Offensively, Thomas plays more like a power forward than small forward. At least, last year he did. He doesn't create much offense for him or other teammates. He can move the ball, but his negative A/TO reflects the way he played. Thomas stays in his zone and will take his shot if he is within his comfort zone (mid-range), but on the perimeter he rarely looks to make a play. He has shown continued improvement in his 3-pt shooting and it looks like that can actually turn into a strength down the road.

The fact that Thomas has a tweener offensive game isn't really worrisome. On offense, players can be interchangeable and versatility should be viewed as a good thing. Tweeners are only a problem when they are in between positions on defense. And that is not the case with Thomas.

With his 7-ft wingspan, excellent motor, strength, good awareness, and solid lateral quickness Thomas has everything it takes to defend small forwards at a plus level and perhaps even at an All-Defensive level. He is a pest on the ball and does a great job staying low. He has no problem fighting through screens but his versatility allows him to switch on screens if needed. He can legitimately guard three positions on the court. He also isn't much of a risk taker. Thomas stays in his own lane and focuses on stopping his man. That is not to say he lacks awareness - he has a good feel on the defensive end and provides help defense - it just means he doesn't gamble. That can partially explain his low steal and block numbers. The zone that Memphis employed also had a good deal to do with it. Regardless, Thomas doesn't appear to be a big threat blocking shots and it would be nice to see his steal/block numbers reflect his athleticism a bit more next season.
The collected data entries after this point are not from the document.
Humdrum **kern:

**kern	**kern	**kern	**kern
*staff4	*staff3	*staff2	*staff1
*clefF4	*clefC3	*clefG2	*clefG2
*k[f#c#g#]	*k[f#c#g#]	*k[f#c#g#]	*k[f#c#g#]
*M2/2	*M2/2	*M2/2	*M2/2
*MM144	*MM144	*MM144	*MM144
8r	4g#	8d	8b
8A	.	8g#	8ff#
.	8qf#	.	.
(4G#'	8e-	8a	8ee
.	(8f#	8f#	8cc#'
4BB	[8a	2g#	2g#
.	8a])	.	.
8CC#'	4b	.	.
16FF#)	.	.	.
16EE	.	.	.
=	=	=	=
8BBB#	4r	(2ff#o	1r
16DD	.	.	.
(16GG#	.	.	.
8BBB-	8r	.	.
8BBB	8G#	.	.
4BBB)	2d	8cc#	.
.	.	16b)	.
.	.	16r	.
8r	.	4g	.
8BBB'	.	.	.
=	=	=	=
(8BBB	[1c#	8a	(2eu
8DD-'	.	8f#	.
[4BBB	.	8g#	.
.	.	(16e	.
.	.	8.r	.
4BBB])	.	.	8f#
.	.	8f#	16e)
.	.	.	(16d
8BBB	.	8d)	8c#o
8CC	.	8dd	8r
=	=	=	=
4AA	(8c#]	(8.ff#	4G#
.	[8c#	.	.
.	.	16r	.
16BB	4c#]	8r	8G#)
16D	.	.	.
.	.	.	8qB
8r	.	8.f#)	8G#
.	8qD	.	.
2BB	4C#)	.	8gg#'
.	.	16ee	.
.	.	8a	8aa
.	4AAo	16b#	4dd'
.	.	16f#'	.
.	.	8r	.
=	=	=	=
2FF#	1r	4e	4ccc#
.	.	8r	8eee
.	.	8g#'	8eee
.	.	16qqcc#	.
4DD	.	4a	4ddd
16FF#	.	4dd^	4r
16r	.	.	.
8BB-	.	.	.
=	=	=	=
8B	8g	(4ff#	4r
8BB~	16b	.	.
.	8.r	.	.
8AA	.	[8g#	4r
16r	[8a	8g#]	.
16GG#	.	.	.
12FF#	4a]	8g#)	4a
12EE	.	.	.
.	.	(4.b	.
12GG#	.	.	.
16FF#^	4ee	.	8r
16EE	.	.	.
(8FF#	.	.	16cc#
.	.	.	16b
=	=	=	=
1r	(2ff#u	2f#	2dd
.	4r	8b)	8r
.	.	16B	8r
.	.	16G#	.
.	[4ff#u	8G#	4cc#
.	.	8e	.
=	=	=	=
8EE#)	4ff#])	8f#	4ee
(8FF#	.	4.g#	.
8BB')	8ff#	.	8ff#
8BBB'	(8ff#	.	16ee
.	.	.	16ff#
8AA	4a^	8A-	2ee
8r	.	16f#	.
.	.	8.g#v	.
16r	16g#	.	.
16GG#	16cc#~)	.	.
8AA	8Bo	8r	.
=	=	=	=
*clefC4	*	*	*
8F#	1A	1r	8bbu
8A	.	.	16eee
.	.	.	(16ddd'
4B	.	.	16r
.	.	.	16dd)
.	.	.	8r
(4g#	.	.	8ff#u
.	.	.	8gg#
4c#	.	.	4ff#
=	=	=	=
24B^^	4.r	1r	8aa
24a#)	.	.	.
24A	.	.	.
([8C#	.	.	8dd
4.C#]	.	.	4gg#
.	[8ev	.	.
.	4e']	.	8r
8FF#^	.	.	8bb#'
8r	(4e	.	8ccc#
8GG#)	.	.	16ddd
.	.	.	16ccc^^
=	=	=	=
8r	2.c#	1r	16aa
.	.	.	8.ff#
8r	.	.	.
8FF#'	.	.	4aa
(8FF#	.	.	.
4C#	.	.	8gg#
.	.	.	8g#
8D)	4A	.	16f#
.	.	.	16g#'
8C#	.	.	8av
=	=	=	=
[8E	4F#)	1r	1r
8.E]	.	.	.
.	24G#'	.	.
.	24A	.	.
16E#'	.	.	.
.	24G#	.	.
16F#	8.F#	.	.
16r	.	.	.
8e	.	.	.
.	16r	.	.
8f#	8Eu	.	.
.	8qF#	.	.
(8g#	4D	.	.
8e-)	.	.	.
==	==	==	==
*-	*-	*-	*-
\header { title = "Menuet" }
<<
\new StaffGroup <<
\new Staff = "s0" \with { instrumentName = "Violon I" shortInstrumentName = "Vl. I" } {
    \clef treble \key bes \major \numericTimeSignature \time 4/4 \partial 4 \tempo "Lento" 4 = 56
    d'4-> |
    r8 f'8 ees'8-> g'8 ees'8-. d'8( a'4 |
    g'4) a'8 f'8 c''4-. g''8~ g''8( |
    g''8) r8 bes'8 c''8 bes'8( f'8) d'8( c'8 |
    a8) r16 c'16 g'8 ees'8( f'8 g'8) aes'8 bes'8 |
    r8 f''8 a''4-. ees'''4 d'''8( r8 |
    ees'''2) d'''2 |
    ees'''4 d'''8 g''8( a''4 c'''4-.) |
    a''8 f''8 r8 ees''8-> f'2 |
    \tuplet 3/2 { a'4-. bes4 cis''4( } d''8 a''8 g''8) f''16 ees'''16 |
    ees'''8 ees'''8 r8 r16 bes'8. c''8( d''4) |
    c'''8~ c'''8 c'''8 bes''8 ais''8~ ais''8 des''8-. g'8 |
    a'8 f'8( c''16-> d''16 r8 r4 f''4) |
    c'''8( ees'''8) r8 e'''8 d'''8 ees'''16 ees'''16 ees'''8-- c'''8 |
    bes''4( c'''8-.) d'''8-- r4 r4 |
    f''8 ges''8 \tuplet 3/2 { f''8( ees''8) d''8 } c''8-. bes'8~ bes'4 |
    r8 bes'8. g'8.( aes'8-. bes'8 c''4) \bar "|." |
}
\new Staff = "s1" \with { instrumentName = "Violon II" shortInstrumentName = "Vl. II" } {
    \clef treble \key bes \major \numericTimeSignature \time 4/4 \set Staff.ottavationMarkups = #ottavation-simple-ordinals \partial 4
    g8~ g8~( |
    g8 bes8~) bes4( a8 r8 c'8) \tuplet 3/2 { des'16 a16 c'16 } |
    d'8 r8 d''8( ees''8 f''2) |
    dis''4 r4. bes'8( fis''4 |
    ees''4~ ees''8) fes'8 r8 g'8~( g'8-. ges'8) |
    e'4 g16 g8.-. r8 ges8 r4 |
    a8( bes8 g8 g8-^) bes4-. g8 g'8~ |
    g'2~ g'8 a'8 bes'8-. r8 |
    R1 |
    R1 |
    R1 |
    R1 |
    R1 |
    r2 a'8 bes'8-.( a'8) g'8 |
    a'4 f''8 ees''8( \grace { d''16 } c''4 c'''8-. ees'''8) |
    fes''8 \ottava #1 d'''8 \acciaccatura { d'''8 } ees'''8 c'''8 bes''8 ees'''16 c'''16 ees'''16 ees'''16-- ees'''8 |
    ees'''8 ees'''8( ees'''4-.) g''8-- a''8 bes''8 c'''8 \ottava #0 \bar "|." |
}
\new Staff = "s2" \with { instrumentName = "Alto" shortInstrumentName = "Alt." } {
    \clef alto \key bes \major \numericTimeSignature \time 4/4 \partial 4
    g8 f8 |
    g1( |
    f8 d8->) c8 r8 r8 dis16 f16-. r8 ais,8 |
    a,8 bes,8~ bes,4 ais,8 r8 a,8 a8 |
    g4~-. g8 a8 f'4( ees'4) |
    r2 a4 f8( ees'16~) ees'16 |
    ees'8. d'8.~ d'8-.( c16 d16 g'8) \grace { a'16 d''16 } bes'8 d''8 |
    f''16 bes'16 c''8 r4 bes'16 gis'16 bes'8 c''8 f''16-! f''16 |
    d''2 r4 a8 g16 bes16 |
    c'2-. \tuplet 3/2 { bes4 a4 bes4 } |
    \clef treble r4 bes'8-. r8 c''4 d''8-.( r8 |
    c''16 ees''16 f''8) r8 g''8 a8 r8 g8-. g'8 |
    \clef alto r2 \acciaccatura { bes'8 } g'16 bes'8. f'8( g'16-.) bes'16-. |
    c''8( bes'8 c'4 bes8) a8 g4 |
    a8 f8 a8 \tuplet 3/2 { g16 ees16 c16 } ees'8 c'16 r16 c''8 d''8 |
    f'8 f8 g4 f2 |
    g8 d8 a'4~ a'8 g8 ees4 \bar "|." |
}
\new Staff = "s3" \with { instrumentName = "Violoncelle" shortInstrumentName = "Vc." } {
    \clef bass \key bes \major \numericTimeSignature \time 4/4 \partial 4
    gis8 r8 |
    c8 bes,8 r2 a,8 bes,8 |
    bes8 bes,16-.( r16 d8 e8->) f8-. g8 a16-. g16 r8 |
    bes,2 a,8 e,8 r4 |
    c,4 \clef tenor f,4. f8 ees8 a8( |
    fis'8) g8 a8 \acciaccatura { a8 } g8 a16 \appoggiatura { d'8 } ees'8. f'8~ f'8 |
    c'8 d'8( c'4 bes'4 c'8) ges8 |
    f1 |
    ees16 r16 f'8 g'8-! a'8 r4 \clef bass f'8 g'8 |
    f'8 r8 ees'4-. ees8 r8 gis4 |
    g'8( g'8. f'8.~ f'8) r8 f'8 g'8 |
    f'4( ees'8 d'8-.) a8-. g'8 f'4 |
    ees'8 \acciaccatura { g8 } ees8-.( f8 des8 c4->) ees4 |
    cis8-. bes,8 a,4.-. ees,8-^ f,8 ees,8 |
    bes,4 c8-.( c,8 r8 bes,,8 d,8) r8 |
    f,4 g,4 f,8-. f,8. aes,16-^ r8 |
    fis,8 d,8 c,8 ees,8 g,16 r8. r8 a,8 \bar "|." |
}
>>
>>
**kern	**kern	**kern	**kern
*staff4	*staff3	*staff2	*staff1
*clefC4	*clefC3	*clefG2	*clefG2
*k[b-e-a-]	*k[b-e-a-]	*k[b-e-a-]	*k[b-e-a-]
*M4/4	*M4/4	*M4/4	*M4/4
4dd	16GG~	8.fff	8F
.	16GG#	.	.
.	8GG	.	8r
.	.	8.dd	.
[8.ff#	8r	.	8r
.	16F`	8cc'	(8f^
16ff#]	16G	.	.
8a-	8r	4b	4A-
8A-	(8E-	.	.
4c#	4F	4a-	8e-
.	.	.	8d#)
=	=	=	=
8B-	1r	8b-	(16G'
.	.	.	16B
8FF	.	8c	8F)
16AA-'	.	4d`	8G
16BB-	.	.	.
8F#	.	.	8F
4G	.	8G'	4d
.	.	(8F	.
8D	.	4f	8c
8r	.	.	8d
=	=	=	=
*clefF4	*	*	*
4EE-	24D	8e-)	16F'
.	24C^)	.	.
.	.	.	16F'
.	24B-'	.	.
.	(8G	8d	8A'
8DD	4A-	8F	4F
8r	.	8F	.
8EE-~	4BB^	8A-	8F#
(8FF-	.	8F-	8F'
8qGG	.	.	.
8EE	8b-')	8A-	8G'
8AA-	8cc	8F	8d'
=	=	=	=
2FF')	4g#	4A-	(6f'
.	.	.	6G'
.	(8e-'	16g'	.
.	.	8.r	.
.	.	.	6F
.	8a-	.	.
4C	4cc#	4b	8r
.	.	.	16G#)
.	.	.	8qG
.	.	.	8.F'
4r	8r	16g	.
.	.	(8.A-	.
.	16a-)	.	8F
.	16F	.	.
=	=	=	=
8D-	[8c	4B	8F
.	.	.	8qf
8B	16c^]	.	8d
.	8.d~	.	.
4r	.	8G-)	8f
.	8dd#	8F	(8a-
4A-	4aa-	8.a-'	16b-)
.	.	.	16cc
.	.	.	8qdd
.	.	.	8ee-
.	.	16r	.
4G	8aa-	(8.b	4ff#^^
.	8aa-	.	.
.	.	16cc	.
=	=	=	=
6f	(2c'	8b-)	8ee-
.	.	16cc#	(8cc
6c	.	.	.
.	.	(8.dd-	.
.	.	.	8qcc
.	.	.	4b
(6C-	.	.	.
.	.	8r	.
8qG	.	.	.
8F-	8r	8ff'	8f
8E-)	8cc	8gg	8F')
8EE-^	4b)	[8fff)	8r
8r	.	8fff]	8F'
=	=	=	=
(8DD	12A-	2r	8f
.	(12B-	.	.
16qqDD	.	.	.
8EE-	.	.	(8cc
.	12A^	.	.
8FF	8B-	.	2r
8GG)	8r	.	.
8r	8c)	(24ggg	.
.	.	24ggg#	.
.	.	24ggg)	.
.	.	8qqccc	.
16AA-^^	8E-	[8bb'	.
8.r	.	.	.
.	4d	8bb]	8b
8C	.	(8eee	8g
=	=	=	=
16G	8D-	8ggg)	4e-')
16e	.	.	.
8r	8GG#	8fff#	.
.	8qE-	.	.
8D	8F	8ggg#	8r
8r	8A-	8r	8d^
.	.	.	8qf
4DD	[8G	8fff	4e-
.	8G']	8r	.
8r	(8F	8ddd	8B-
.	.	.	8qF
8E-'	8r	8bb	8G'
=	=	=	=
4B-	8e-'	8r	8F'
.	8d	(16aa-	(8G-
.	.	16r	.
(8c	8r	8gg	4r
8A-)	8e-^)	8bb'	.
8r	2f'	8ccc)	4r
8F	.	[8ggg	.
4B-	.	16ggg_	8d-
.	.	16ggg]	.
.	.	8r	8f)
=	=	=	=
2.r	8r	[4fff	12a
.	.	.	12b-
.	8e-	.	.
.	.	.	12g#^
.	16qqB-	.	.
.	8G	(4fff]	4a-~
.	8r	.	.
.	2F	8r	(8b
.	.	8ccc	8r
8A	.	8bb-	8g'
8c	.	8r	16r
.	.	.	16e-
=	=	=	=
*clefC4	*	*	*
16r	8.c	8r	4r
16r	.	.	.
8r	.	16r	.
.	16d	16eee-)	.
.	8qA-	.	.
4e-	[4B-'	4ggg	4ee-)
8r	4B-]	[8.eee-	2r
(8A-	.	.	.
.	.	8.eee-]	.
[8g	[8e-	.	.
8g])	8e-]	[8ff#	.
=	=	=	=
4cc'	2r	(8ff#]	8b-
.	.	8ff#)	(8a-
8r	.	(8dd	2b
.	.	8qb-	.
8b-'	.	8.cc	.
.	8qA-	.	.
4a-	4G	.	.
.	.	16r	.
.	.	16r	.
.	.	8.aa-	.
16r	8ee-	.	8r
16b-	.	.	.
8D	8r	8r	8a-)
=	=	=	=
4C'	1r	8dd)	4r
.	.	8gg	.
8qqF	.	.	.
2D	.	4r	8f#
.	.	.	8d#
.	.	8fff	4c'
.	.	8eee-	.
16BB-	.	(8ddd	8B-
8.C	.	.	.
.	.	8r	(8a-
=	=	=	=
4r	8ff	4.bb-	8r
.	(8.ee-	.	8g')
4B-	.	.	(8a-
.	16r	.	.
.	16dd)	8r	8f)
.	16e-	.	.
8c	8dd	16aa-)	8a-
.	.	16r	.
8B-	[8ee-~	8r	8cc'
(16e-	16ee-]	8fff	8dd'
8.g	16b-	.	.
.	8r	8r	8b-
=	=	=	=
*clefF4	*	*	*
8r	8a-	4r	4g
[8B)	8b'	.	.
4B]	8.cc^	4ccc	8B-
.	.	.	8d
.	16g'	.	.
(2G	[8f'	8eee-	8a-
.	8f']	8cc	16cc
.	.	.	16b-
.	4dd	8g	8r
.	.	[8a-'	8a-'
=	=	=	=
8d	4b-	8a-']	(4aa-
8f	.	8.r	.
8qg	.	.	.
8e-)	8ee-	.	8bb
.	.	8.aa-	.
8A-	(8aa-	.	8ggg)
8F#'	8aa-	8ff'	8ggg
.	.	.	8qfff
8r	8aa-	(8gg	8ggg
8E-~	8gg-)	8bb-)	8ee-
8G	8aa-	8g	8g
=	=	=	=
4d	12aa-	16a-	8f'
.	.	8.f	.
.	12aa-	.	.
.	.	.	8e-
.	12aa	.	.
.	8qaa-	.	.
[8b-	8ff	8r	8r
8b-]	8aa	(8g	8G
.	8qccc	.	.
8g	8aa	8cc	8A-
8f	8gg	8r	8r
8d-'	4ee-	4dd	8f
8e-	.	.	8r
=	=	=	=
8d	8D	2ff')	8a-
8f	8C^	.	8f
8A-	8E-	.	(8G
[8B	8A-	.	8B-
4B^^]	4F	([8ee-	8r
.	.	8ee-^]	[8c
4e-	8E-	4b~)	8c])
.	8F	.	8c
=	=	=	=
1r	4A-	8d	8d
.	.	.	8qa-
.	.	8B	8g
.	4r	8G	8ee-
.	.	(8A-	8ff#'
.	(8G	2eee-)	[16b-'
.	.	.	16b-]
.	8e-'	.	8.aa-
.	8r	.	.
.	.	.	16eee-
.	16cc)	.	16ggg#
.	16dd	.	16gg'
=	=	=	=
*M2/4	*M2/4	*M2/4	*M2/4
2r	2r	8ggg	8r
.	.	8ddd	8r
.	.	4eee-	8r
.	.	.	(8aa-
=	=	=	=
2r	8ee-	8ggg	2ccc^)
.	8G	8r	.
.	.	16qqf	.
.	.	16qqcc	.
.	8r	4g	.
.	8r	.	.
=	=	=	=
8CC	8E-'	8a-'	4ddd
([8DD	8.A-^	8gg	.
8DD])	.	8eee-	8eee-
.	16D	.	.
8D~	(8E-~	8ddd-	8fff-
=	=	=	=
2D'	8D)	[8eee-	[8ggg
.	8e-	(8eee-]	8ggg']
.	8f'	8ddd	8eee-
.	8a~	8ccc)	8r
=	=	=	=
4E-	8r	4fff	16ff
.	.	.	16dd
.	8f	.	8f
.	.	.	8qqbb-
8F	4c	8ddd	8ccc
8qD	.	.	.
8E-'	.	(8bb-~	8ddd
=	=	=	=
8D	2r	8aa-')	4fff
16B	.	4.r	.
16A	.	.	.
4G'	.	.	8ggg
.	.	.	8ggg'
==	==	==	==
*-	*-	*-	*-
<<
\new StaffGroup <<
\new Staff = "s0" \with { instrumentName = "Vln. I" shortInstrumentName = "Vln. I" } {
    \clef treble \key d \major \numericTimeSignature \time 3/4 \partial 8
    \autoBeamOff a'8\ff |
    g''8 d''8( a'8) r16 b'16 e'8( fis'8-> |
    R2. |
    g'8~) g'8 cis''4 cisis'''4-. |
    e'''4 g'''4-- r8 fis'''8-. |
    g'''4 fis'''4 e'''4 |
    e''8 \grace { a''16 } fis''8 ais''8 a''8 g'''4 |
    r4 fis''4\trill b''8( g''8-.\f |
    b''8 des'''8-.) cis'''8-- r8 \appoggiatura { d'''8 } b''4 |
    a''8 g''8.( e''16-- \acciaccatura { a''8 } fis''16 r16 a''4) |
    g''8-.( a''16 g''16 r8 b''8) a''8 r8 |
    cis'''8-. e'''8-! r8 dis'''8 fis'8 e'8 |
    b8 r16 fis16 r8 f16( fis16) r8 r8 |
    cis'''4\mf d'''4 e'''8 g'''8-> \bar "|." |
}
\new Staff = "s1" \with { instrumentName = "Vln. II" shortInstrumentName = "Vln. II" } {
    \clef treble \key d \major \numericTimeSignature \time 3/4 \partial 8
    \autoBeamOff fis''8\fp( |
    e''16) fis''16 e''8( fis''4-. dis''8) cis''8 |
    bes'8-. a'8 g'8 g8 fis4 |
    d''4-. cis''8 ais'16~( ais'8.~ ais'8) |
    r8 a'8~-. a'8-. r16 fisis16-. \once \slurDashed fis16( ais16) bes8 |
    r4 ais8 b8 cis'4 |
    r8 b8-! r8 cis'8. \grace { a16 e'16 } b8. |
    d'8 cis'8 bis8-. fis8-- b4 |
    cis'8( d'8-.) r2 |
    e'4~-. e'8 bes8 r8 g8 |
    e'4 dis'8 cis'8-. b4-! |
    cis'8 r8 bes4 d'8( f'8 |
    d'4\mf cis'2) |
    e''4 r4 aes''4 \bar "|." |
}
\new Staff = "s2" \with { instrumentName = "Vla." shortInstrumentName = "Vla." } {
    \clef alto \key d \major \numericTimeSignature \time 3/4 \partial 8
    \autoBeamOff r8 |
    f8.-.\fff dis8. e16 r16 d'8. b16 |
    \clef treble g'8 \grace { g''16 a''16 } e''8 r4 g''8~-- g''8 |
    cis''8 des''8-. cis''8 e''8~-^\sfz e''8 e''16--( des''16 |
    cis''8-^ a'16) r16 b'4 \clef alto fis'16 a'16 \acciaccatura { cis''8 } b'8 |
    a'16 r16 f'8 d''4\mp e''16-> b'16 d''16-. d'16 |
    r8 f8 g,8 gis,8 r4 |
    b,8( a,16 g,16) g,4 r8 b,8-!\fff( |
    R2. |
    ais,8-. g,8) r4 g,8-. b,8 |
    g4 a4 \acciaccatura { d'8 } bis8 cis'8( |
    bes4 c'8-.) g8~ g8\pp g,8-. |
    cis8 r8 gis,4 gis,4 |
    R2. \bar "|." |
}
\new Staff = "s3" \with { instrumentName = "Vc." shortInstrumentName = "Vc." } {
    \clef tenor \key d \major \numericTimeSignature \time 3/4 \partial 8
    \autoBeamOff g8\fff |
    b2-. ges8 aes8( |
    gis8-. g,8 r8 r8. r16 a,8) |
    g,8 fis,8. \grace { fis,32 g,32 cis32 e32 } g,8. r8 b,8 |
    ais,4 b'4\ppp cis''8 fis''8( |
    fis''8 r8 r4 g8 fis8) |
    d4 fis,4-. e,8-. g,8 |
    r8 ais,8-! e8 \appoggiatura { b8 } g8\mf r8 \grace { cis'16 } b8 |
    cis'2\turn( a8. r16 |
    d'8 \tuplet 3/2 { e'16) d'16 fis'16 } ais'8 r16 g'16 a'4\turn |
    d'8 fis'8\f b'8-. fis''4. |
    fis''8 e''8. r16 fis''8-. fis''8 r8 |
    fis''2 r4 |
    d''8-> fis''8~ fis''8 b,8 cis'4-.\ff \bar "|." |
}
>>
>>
The same thing can be true for his rebounding. Thomas pulled down only 5.2 rebounds per 40 minutes, while his ultra skinny teammate, Will Barton, had 8.8 per game credited to his name. This can draw questions about his hands (he has strong hands but are they soft?), but I think part of it can be attributed to his unselfishness. Thomas often would tip rebounds to his teammates. Still, the numbers he put up are a little surprising for the kind of player he is. A super athletic player who played inside, had great strength, boxed out on each shot, and never took a play off couldnt put up good rebounding numbers?I would have expected him to over 10 rebounds per 40 minutes at the power forward position. In the end though, I doubt poor rebounding is going to be a weakness used against him come draft time. His job in the NBA will be to keep his opposing player from hitting the offensive glass and with his determination to box out, he will have no problem getting that done.

When projecting Thomas to the future, there is reason to believe he has a very high ceiling. To me though, he is actually one of the safest picks in the lottery while not possessing NBA First Team potential. I just don't ever see him being a prolific scorer from a skill standpoint or from an attitude standpoint. Think Marvin Williams. They are different players, but both are very unselfish, great character guys, who played a smaller role in college but their tools project them to be stars in the NBA. In reality, they played smaller roles because that is their style and neither of them were much of shot creators. Thomas is comfortable playing a role. Shot creating can be improved, but rarely do players make drastic improvements after they are drafted.

Still with what Thomas gives you, you are looking at a good to a great starter who can be somewhat of a super role player. He does all the little things and has no problem doing them. He has great character and great work ethic. He is good in transition. He is versatile. He can space the floor. He is a very smart player and a potential stopper on defense. He is a winner and his game translates well to games played in May and June. He is a guy you draft, plus him in at the wing, and don't ever worry about him again. While he doesn't make his teammates better with his creating ability, he makes the TEAM better with everything else he can do. I see Thomas as a mid to late lottery pick this year.